The function f(x)\:=\:x^{\frac{1}{3}} is transformed to get function h. which statements are true about function h?

A) The transformation involves a vertical stretch.
B) The transformation involves a horizontal compression.
C) The transformation results in a reflection across the y-axis.
D) The transformation shifts the graph vertically.

Answer 1

The correct statements about function h are B) The transformation involves a horizontal compression and D) The transformation shifts the graph vertically.

Step-by-step explanation:

To analyze the transformation of
`\(f(x) = x^{(1)/(3)}\)` to function h, let's consider each statement.
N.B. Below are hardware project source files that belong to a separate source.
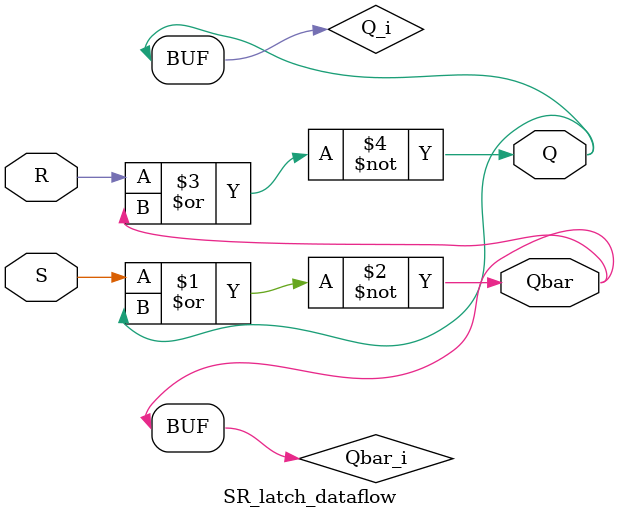
<source format=v>
`timescale 1ns / 1ps


module SR_latch_dataflow(
	input R, 
	input S, 
	output Q, 
	output Qbar
	);
	assign #2 Q_i = Q;
	assign #2 Qbar_i = Qbar;
	assign #2 Qbar = ~ (S | Q);
	assign #2 Q = ~ (R | Qbar);
endmodule
</source>
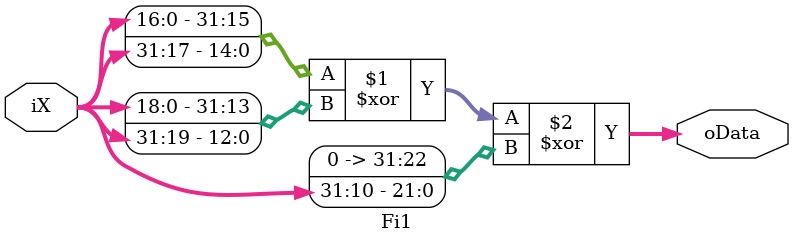
<source format=v>
module Fi1(
		input 			[31:0]iX,
		output			[31:0]oData
		);
		
	assign oData = {iX[16:0],iX[31:17]} ^ {iX[18:0], iX[31:19]} ^ {10'd0,iX[31:10]};
	
endmodule


</source>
B) Horizontal Compression:

A horizontal compression is achieved by multiplying the variable
`\(x\)` inside the function by a constant between 0 and 1. The general form of a horizontally compressed function is
`\(h(x) = c \cdot f(x)\)`, where
`\(c < 1\)`. In this case, the cube root function
`\(f(x)\)` is horizontally compressed if
`\(h(x) = k \cdot x^{(1)/(3)}\), where \(k < 1\).`

D) Vertical Shift:

A vertical shift is accomplished by adding or subtracting a constant outside the function. The general form of a vertically shifted function is
`\(h(x) = f(x) + d\)`, where
`\(d\)` is a constant. In the context of
`\(f(x) = x^{(1)/(3)}\)`, the vertical shift is represented by
`\(h(x) = x^{(1)/(3)} + a\)`, where \(a\) is the vertical shift.

Therefore, the correct statements are B) The transformation involves a horizontal compression, indicating the presence of a constant multiplier inside the function, and D) The transformation shifts the graph vertically, suggesting the addition or subtraction of a constant outside the function.